Ma leggiamo ciò che scrive Machiavelli a proposito del cambiamento, in un brano del Principe che avevo pubblicato sul depliant di presentazione della società di organizzazione che dirigevo anni fa: “E debbiasi considerare come non è cosa più difficile a trattare, né più dubbia a riuscire, né più periculosa a maneggiare, che farsi capo a introdurre nuovi ordini.

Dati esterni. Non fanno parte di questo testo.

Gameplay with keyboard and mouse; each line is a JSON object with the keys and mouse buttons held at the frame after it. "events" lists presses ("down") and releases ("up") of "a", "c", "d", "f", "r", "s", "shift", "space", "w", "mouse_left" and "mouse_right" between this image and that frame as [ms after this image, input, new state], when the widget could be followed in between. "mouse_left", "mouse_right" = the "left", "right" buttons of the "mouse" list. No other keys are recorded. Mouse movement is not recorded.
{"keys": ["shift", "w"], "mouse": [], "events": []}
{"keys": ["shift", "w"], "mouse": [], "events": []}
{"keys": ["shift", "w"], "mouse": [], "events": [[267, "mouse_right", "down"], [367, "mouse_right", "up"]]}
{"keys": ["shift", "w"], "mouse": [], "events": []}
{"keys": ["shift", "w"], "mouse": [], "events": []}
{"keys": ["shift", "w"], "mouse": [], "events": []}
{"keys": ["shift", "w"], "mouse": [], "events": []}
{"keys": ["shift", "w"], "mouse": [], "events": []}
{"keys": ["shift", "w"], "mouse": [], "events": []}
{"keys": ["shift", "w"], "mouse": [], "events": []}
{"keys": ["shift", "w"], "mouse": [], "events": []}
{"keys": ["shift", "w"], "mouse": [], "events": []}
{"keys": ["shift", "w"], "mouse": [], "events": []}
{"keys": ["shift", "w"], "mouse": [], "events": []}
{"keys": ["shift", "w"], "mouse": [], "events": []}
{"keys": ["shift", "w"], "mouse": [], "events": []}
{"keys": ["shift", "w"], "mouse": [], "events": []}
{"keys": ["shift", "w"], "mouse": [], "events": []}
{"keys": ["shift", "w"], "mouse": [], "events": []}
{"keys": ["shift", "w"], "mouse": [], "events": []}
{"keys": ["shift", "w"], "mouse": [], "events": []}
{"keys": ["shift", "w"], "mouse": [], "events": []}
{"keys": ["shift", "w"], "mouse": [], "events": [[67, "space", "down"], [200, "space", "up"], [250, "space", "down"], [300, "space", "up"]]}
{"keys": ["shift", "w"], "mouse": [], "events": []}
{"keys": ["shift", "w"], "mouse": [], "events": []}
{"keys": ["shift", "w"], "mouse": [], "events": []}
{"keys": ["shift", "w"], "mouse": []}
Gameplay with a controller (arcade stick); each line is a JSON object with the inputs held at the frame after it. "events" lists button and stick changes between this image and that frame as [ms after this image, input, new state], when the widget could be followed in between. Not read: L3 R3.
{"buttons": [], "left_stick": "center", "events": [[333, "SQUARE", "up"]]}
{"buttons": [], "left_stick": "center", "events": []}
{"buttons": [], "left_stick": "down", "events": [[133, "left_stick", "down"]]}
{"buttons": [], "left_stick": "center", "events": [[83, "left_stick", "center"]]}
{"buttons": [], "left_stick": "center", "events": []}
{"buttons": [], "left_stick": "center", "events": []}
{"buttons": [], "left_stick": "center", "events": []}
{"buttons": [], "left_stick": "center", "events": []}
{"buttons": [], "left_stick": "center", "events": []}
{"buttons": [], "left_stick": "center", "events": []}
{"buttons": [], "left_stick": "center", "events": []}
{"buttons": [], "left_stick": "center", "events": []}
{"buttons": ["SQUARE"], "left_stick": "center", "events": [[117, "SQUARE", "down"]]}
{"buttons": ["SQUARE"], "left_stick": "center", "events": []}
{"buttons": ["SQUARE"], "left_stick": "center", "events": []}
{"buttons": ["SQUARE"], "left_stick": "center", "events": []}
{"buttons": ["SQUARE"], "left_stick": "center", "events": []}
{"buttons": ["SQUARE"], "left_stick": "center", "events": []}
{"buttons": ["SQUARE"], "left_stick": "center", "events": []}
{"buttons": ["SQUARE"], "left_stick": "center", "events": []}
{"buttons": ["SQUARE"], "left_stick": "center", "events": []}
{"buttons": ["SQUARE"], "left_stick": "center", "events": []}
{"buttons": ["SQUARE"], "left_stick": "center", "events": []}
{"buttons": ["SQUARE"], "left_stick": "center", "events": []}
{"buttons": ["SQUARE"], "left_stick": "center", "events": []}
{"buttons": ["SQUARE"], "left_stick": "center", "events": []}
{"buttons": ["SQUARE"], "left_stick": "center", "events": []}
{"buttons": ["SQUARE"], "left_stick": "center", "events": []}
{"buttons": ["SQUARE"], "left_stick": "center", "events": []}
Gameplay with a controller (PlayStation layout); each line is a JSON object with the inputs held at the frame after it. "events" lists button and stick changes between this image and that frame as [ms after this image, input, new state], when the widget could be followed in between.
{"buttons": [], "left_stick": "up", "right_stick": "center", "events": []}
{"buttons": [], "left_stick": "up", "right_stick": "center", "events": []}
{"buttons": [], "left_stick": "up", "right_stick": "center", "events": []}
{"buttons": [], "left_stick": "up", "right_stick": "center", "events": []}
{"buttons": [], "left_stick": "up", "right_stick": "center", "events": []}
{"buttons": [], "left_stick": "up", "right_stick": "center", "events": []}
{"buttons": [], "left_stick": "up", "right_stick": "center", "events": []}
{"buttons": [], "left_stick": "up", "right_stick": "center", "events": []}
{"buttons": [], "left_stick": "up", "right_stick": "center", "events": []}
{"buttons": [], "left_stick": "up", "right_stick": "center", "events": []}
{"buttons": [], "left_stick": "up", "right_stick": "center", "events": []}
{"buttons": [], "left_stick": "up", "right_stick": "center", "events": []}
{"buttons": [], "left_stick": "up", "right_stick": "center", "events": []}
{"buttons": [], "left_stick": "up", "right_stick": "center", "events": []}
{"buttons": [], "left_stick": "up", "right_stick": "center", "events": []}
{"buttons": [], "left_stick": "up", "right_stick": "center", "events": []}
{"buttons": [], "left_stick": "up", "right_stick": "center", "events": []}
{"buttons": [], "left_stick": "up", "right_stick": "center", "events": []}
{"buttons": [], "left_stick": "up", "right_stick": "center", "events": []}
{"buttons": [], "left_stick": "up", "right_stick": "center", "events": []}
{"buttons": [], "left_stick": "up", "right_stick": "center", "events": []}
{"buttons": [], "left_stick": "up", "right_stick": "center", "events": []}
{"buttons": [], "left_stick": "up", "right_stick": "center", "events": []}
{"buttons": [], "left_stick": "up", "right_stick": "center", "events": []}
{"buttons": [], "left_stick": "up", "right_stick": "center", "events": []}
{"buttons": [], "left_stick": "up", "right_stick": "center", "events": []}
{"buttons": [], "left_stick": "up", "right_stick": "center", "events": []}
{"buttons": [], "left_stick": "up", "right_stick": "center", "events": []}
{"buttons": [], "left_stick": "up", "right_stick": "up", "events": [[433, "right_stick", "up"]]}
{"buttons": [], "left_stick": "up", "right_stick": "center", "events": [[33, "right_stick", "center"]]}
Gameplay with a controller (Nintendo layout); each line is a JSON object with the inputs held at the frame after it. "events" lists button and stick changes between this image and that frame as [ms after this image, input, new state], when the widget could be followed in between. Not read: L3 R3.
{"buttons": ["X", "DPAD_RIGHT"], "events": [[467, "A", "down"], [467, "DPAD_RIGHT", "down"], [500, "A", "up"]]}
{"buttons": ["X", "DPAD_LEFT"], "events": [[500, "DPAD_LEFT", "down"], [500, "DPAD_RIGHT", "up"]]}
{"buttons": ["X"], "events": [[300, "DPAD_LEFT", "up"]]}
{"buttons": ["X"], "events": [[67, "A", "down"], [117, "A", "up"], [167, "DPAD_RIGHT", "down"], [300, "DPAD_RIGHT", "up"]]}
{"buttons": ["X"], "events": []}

Perché lo introdurre ha per nimici tutti quelli che delli ordini vecchi fanno bene, e ha trepidi difensori tutti quelli che degli ordini nuovi farebbono bene”. Questo è un insegnamento moderno, se pensiamo che la riforma delle pensioni che si trascinava da anni è stata fatta in dieci giorni, in un momento di grande emergenza: se non si crea l’ambiente adatto per cambiare, non si riesce a farlo. Ma allora è essenziale la parola, bisogna dirlo che occorre cambiare, diffondere con la parola questa esigenza nei corridoi, nella mensa dell’impresa, al bar, perché è importante preparare il terreno per attuare il cambiamento.
Per sottolineare l’importanza della parola, pensiamo al termine spread: perché, nonostante sia una parola come tante, è diventata così popolare? Per cambiare occorre introdurre sempre parole nuove, creare l’ambiente del cambiamento attraverso la sfida, talora facendo ricorso a termini dell’ambito sportivo: quando è stata fatta la riforma delle pensioni oppure la battaglia degli spread, sembrava quasi che fossimo alla scadenza di una finale di Coppa Europa, magari con l’arbitro tedesco. Se non si fosse creata questa atmosfera, non saremmo riusciti nell’intento, anche se c’è stata la spinta non indifferente di un’altra parola nuova, “bancata”: la bancata di miliardi – 1000 miliardi, la metà del debito pubblico italiano –, che Draghi, dalla sera alla mattina, ha reso disponibile per le banche all’1 per cento d’interessi, è stata veramente determinante.
Ecco la potenza, ma anche l’equivoco, delle parole. La bozza presentata in Parlamento per la riforma del lavoro, per esempio, distingue la flessibilità buona da quella cattiva. Ma qual è la differenza tra precarietà e flessibilità? Se la precarietà nasce dalla flessibilità, che pure è necessaria, se c’è una flessibilità buona e una cattiva, deve esserci anche una precarietà buona e una cattiva. Eppure, secondo la bozza, la precarietà buona non esiste, esiste solo quella cattiva, che impedisce ai giovani di ottenere un’assunzione a tempo indeterminato e quindi va contro il concetto di flessibilità buona.
Ecco un esempio di quella magia delle parole in cui la politica è maestra. Io cerco di sfuggire a queste contrapposizioni, ma ritengo che a un certo punto debbano essere individuate seriamente, magari anche grazie alla cifrematica.